DOCUMENT SECTION
# # # # #
# Favorite app?



## Barry<3 (Jan 4, 2014)

What is your favorite "Apps"? This can be for iPhone, android, Kindle, Wii U, etc etc

I use snap chat, balloon tower defense (a game I'm addicted to), Facebook, and Fruit Ninja a lot. If you guys know any cool ones let me know and I'll try them out.


----------



## Vipera Magnifica (Jan 9, 2014)

There's a free game on iTunes called Swordigo. It's a 2D action platformer that I thought was quite fantastic for a free app (Though idk if they raised the price now). You should try it out.


----------



## Kung Fu Ferret (Sep 3, 2020)

Pokemon Go


----------



## IndigoClaudia (Sep 3, 2020)

Fire Emblem heroes.


----------



## Hydreigon25 (Sep 4, 2020)

sorry I forgot Pokémon Duels was dis-continued


----------



## Ys_ (Sep 15, 2020)

Hydreigon25 said:


> sorry I forgot Pokémon Duels was dis-continued


Awe :( yeah that one was entertaining 

My favorite app at least atm is lovelink. A choose your story sort of game but with a dating app as the base. It has a few storylines. Though if you do play it and you don't want to pay extra, I suggest focusing on only two or three storylines (matches) at a time :P


----------



## LadyJirachu (Dec 20, 2020)

Discord cos of my boyfriend :)


----------



## Greninlucarizardlup (Dec 20, 2020)

Discord. I love using it to talk to my friends and girlfriend.


----------



## LadyJirachu (Oct 29, 2021)

Another app I like a lot is Hello Sweet Days. It’s my usual dose of daily cuteness for now :P (I don’t have any pets, anyways, so sometimes I just vibe with fictional cute a lot….haha)


----------
# # # # #
ACTIVITY LIST
1. In the forum thread about favorite apps, what kind of game is Swordigo said to be?
2. From the forum thread about favorite apps, copy the passage that opens with the words containing "I use snap chat, balloon" and closes with "try them out.".

Named joint coordinates
# # # # #
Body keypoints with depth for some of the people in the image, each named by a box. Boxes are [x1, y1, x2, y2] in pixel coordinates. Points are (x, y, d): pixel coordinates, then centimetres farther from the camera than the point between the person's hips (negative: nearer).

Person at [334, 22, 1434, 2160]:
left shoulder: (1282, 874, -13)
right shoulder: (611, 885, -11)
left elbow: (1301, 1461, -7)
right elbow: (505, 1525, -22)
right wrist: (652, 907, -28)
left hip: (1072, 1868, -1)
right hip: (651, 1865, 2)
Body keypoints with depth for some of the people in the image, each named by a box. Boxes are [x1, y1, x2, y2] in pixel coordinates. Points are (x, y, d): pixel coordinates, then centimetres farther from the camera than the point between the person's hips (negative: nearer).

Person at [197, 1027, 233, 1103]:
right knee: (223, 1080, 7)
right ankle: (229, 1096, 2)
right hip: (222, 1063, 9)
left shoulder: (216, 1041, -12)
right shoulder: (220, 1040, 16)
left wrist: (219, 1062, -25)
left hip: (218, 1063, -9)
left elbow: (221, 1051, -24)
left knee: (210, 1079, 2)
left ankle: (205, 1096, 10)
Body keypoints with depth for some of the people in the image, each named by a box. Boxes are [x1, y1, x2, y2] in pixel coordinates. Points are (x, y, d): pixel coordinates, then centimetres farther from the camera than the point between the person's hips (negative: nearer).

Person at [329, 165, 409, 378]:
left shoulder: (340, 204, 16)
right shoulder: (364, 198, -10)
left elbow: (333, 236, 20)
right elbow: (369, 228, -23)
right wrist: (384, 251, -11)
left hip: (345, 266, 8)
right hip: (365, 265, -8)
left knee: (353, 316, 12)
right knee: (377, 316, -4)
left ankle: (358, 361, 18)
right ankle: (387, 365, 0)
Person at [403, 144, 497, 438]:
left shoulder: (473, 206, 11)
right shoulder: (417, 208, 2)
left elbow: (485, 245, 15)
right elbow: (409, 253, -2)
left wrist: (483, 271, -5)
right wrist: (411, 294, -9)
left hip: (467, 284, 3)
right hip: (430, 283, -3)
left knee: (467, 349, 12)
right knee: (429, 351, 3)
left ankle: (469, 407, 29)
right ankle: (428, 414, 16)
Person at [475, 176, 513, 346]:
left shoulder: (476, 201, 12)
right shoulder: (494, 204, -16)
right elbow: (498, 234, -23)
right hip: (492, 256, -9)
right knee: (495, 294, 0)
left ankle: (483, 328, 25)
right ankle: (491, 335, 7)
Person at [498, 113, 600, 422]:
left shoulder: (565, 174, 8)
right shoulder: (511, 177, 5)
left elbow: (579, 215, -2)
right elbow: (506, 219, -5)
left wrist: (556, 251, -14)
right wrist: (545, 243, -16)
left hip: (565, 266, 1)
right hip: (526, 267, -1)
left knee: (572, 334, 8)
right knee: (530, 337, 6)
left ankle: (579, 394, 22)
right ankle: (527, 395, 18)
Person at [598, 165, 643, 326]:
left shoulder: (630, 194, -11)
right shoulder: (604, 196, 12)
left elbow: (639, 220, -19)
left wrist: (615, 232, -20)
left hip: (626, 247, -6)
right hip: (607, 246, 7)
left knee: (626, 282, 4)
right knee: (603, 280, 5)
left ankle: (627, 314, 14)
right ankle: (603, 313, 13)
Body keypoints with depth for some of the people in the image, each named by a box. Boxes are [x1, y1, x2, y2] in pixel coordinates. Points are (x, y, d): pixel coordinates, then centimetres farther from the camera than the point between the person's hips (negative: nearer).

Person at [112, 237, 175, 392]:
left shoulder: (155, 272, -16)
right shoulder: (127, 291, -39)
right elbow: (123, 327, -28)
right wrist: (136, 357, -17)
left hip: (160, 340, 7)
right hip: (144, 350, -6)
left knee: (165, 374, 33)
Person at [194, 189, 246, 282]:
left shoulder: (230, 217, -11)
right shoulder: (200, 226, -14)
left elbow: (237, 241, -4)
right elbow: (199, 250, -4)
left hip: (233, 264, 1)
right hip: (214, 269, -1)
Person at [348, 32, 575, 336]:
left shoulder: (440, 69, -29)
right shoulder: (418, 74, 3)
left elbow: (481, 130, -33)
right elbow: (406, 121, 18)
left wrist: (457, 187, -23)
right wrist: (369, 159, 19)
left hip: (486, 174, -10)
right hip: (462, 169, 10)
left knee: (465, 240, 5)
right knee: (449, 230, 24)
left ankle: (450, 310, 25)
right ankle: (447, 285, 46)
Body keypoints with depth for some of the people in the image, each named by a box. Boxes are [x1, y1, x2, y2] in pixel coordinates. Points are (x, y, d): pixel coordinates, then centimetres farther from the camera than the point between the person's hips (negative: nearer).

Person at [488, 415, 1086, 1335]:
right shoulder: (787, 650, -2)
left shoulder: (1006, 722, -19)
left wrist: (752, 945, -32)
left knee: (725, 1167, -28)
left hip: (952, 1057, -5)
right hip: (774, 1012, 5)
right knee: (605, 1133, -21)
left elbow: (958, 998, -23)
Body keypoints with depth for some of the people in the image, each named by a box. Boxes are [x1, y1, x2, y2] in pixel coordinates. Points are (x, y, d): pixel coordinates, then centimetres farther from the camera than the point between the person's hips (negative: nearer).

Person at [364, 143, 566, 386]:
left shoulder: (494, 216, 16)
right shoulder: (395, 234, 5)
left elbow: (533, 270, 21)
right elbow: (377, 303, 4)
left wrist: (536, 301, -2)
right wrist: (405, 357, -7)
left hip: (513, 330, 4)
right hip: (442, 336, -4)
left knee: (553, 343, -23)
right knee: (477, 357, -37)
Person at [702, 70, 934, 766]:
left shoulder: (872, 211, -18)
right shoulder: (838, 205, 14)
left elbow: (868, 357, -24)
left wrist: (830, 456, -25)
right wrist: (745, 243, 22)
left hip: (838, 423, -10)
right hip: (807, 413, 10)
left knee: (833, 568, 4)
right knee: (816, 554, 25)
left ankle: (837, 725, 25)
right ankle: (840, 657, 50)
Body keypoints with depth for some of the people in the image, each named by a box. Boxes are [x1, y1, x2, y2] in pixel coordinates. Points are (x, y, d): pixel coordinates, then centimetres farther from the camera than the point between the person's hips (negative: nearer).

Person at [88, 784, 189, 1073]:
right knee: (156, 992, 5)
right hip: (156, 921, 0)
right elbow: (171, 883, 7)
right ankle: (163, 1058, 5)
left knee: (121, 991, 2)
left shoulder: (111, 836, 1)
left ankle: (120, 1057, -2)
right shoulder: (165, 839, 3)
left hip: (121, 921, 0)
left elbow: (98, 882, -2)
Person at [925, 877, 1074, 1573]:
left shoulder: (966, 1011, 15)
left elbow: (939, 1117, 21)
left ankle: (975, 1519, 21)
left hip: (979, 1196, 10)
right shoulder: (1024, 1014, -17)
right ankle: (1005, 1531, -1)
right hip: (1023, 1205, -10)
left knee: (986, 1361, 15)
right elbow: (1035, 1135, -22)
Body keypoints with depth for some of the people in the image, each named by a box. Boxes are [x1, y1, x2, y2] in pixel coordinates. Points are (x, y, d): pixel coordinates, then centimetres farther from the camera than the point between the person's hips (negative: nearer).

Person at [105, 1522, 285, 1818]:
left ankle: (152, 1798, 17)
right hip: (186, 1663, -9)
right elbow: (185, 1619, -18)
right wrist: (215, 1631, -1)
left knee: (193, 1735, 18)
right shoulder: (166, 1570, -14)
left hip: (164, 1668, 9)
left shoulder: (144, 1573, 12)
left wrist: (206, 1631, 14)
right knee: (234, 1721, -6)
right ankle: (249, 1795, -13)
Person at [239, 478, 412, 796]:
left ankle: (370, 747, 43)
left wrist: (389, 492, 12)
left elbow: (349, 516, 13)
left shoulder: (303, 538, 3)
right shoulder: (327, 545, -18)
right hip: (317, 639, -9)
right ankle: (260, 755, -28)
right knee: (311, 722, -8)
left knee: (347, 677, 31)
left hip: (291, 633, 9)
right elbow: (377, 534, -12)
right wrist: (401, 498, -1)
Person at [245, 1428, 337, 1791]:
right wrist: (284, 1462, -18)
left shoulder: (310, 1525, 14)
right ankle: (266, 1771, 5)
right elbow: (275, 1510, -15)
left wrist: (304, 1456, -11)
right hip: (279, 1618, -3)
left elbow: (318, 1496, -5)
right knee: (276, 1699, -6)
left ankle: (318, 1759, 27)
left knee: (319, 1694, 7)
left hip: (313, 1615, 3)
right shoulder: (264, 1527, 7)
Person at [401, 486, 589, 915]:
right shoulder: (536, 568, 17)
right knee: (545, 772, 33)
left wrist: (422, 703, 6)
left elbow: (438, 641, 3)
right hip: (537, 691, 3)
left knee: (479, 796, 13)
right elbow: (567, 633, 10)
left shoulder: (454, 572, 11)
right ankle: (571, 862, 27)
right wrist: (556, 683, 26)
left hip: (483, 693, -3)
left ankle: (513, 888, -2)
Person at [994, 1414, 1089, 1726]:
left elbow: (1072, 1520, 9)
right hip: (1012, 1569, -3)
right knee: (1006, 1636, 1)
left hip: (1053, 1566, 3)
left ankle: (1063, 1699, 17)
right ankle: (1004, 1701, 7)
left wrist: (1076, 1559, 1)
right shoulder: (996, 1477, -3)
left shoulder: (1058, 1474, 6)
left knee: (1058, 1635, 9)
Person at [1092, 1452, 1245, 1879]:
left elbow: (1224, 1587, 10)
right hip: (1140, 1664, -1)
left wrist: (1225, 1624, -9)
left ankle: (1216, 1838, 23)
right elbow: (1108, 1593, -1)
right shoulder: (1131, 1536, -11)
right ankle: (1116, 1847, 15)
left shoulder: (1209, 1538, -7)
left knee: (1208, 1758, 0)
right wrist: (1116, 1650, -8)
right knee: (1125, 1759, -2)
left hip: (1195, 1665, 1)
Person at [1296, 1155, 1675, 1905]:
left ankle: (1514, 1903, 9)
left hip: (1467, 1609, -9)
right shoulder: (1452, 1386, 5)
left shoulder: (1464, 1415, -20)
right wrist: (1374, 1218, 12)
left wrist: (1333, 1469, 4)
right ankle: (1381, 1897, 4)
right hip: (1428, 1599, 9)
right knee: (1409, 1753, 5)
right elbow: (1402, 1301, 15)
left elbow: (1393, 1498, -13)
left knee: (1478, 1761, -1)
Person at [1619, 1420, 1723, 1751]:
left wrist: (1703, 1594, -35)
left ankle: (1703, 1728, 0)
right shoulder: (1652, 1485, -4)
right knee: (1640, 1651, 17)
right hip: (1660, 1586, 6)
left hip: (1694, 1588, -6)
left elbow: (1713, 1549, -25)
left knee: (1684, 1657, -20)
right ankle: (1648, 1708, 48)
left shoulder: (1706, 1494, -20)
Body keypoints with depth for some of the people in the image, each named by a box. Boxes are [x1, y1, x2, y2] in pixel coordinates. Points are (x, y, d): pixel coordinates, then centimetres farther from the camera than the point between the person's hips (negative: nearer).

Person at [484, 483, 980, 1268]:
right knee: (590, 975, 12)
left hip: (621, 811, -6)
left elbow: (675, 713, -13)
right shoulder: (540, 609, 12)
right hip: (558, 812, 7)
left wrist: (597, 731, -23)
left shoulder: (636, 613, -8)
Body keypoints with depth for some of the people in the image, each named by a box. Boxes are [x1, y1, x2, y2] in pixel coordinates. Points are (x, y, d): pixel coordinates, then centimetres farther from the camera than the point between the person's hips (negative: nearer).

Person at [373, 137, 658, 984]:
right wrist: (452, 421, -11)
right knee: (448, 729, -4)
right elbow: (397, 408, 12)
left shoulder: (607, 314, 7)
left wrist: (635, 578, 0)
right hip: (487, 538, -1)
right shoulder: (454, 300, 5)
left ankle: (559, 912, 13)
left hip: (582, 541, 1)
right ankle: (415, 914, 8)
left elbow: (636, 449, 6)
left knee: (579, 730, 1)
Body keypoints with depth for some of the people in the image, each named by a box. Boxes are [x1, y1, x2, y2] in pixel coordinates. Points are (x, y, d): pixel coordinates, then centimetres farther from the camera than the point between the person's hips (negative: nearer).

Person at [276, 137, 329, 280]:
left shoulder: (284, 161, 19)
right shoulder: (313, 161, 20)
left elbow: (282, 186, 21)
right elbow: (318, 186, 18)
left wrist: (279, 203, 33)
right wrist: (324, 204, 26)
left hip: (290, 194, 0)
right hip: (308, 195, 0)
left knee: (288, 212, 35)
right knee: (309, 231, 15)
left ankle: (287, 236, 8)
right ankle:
# # # # #
TASK-BY-TASK RESULTS
1. A 2D action platformer.

2.
I use snap chat, balloon tower defense (a game I'm addicted to), Facebook, and Fruit Ninja a lot. If you guys know any cool ones let me know and I'll try them out.